Pacheco has reason to dote. Four months ago, her week-old son was near death. His lungs were failing, his blood pressure was falling and he had no recognizable heartbeat for two minutes. Miguel was rushed to Childrens Hospital of Orange County in Orange, where he became the first patient to use a new heart-lung bypass machine.
Two UC Irvine doctors developed the machine for infants experiencing respiratory failure. The machine, called an extracorporeal membrane oxygenation system, reroutes a portion of the blood from the heart through an artificial lung outside the body. The lung oxygenates the blood, warms it and pumps it back into the body, said Barbara Towne, director of the 14-member team.
During the 1970s, UC Irvine doctors Robert Bartlett and Alan Gazzaniga, now at the University of Michigan in Ann Arbor, successfully developed the oxygenation system for newborns and children and used it experimentally. Now 30 hospitals in the nation, including six in Southern California, have oxygenation machines and teams, Towne said.
Miguel was the first of five babies to undergo the oxygenation treatment at Childrens Hospital. The process is used only in the most extreme cases, when patients have less than a 20% chance of surviving severe lung disease. Three of the five babies have survived, Towne said.
Miguel, who was born one week premature July 13, "was desperately ill and near death" when he was put on the oxygenation machine, Towne said. He suffered from persistent pulmonary hypertension, a potentially fatal condition in which the blood vessels of his tiny lungs were unable to oxygenate his blood.
Pacheco recalled that doctors had told her that Miguel "was all blue--I didn't want to see him because I was scared."
But within a month after the emergency oxygenation treatment, the boy was able to go home to his family.
As Pacheco sat cuddling her baby recently, cooing at him softly as his whimpering subsided, she said Miguel's medical progress since the oxygenation treatment is "up and down."
He still remains connected to an oxygen tank by a tube that follows him from playpen to swing. Pacheco uses a portable tank when she takes Miguel outside.
"Sometimes he breathes really hard, like you've been running for a long time and you can't catch your breath," Pacheco said.
But Towne said Miguel, whose lungs are healing, can do without oxygen for short periods and probably won't need the oxygen much longer.
"It's extremely unlikely that he'll have any respiratory problems in the future," Towne said.

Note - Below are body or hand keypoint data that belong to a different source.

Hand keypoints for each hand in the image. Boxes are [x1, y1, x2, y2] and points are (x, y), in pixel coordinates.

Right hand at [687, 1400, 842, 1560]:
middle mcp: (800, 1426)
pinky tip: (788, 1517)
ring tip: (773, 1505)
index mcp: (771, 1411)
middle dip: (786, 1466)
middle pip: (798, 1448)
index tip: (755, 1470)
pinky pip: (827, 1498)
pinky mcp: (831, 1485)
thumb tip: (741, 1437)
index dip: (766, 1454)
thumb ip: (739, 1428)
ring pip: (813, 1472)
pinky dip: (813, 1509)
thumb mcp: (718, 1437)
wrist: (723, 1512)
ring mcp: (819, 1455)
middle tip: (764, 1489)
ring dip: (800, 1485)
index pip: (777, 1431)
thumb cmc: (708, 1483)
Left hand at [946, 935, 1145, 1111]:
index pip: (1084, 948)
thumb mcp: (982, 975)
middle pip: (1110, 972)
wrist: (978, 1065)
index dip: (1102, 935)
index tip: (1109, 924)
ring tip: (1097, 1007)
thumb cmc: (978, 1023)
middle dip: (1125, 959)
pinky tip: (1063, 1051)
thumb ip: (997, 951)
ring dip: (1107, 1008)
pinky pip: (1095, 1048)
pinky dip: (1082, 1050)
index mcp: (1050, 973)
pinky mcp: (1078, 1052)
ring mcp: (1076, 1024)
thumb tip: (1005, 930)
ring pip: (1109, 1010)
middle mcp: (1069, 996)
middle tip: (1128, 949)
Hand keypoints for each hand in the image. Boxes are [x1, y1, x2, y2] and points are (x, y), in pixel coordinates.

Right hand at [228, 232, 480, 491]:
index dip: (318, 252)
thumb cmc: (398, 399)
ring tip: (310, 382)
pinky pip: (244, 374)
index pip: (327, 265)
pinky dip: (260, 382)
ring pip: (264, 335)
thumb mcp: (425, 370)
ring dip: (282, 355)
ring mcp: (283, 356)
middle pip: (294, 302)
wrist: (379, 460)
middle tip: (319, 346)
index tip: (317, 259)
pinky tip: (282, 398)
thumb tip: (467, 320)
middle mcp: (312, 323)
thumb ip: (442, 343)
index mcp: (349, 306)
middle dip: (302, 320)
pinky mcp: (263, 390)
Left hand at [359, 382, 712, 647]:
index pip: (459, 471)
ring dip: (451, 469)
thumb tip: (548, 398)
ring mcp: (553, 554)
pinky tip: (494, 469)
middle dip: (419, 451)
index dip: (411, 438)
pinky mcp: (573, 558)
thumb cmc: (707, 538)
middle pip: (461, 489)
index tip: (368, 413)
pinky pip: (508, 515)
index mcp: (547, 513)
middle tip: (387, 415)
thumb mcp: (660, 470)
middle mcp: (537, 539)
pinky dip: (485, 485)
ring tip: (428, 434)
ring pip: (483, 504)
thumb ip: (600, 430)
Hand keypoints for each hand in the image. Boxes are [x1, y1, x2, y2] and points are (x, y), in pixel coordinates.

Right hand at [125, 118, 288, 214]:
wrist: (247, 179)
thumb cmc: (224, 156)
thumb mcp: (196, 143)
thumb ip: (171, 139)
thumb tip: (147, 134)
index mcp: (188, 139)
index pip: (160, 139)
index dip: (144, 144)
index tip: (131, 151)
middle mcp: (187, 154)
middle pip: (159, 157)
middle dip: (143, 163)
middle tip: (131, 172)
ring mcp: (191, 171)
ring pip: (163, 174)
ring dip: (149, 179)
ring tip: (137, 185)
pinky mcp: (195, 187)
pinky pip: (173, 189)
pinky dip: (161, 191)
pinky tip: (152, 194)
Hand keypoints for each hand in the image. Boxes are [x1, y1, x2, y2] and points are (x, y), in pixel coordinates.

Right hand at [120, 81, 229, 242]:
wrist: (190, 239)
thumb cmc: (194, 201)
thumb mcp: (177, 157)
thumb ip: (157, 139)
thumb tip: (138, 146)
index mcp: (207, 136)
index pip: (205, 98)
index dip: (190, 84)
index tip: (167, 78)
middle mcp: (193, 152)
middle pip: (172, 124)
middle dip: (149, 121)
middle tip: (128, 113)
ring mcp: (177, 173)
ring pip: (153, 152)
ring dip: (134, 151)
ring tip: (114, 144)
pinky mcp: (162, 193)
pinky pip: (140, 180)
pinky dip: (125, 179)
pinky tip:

Pacheco has given up her job at Travel Express in Santa Ana to stay home with her son. The medical bills have totaled more than $200,000, she estimates, but because her employer allowed her to keep her medical insurance for Miguel, the insurance company has paid every cost.
Pacheco said that Miguel, now a healthy 13 pounds, has grown rapidly since August. "He was 7 weeks old when we brought him home, and he was so tiny--only 7 pounds, 3 ounces," she said. "He was so fragile. Now he's strong."